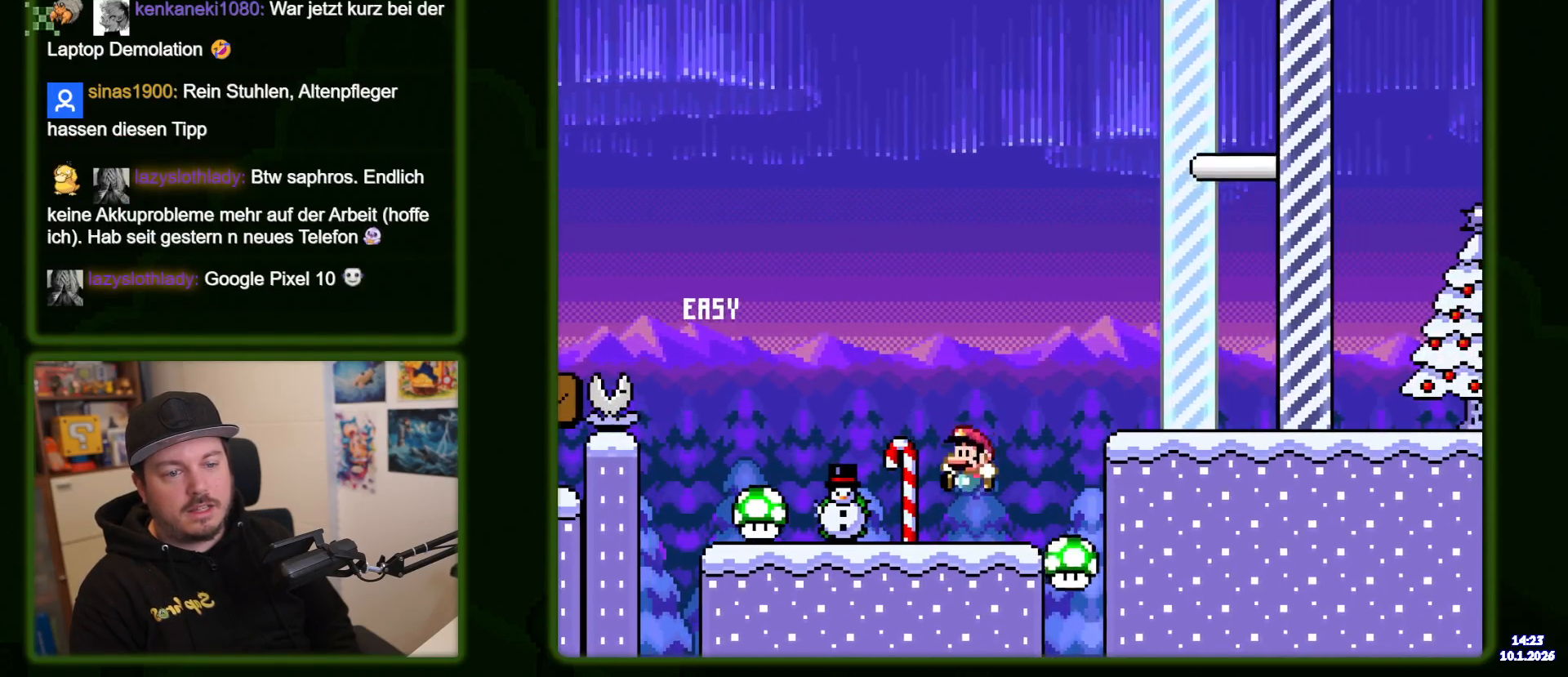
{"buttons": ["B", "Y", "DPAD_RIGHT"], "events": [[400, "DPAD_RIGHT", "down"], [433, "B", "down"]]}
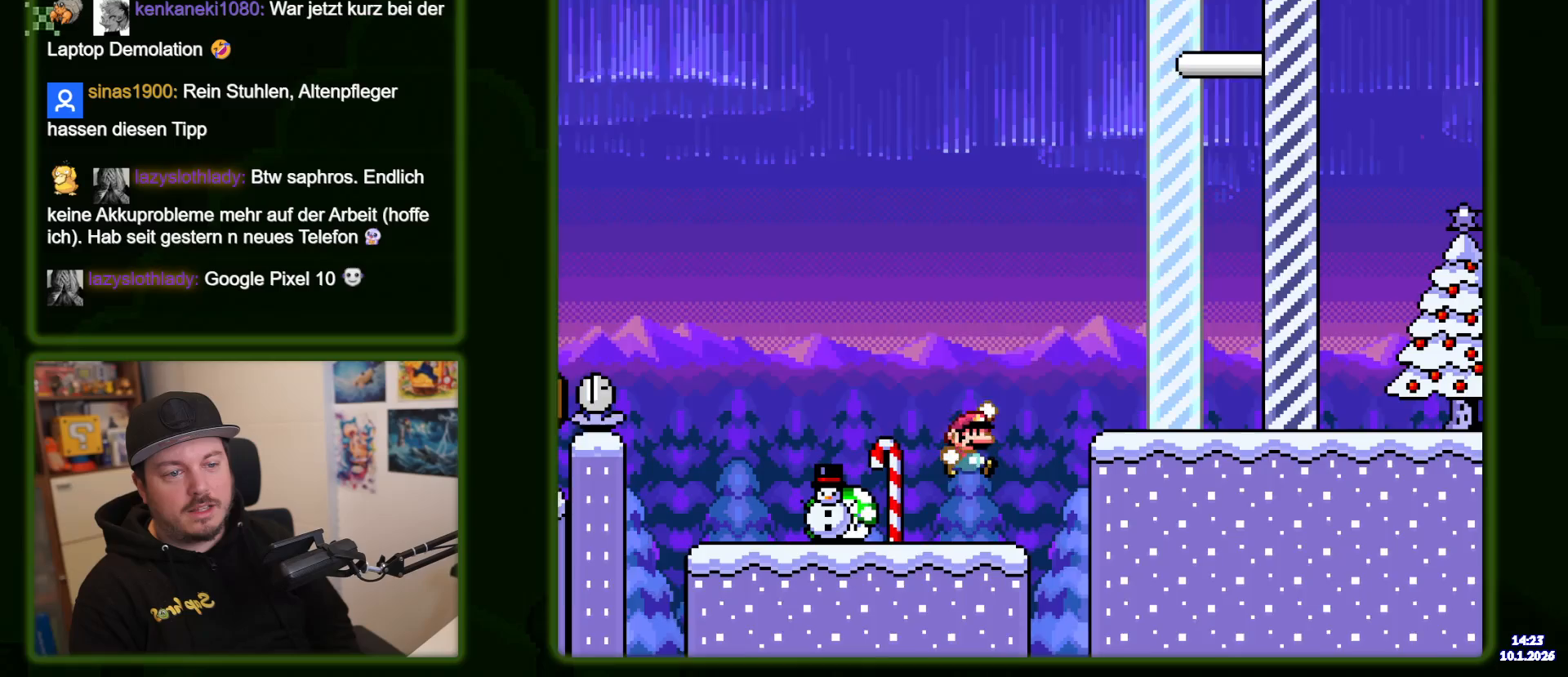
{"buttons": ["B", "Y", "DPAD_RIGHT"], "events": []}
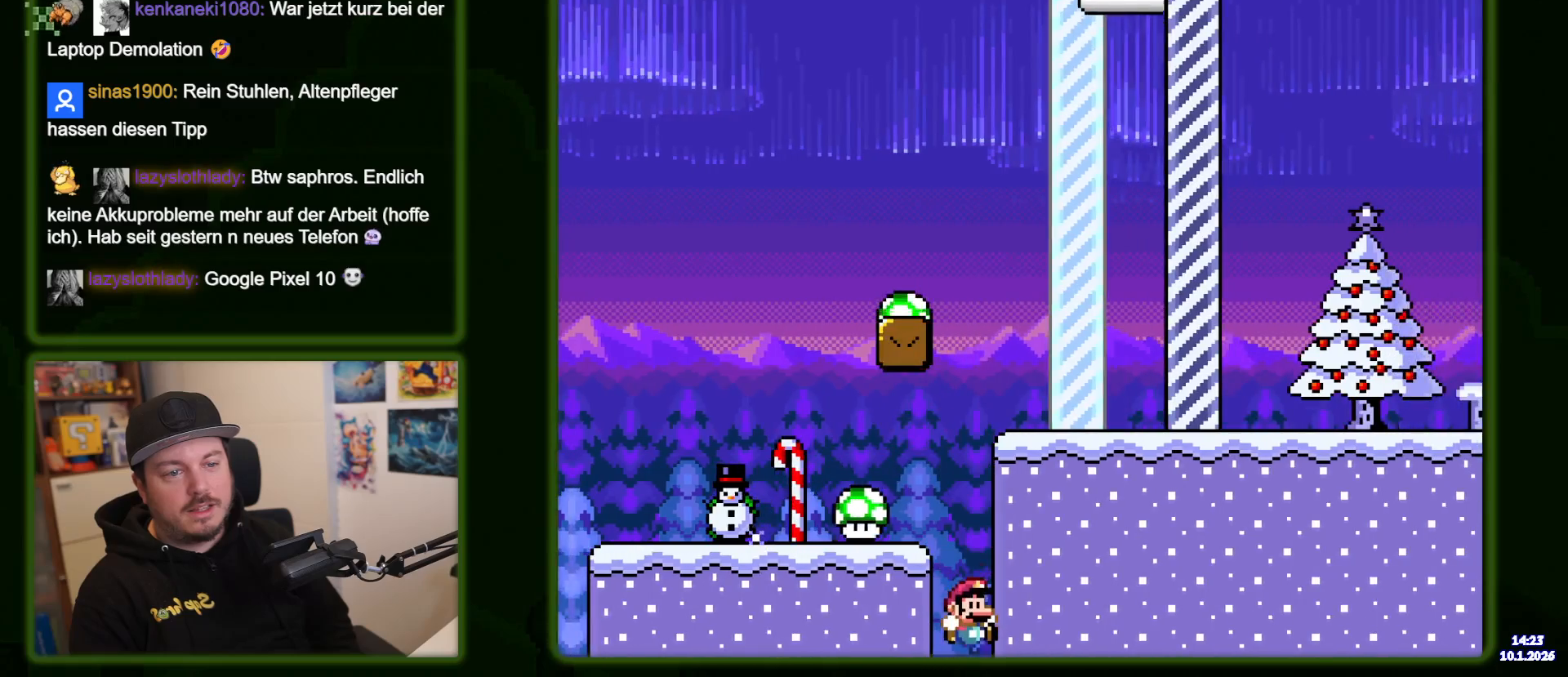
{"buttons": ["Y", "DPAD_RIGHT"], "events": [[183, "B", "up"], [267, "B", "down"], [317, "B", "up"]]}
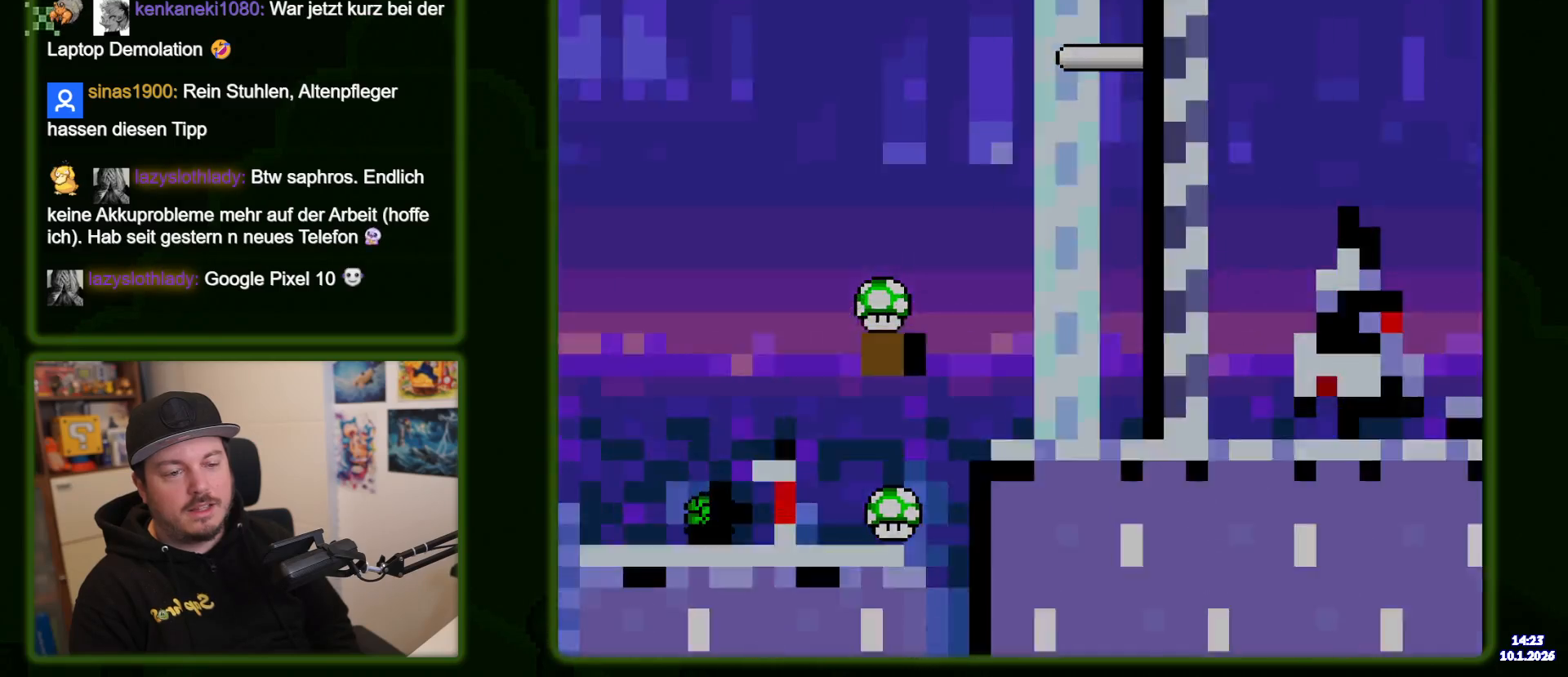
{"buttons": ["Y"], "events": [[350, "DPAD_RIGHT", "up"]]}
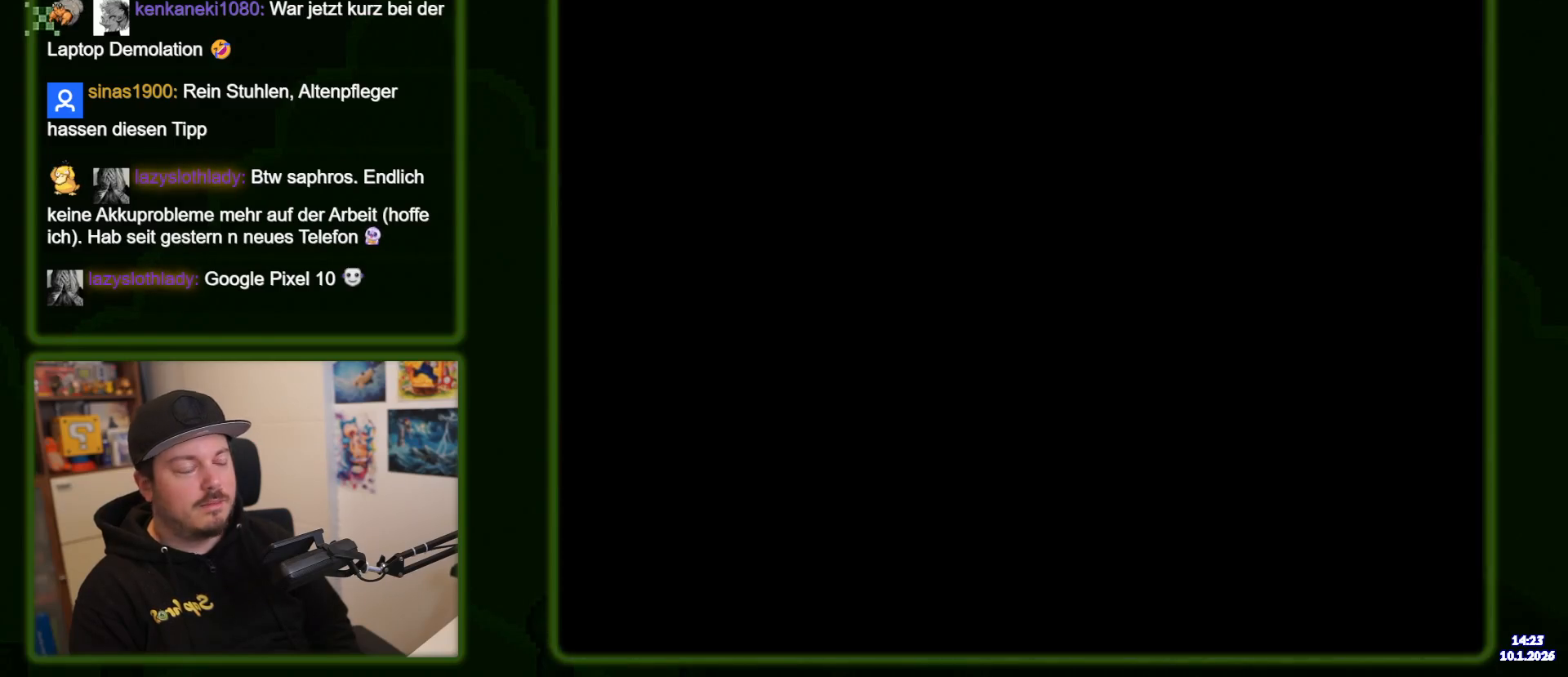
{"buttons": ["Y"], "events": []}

----------

*PROBLEM*
Say how many lines in the entries contain the string "down", and say nothing else.

*REPLY TO THE TASK*
2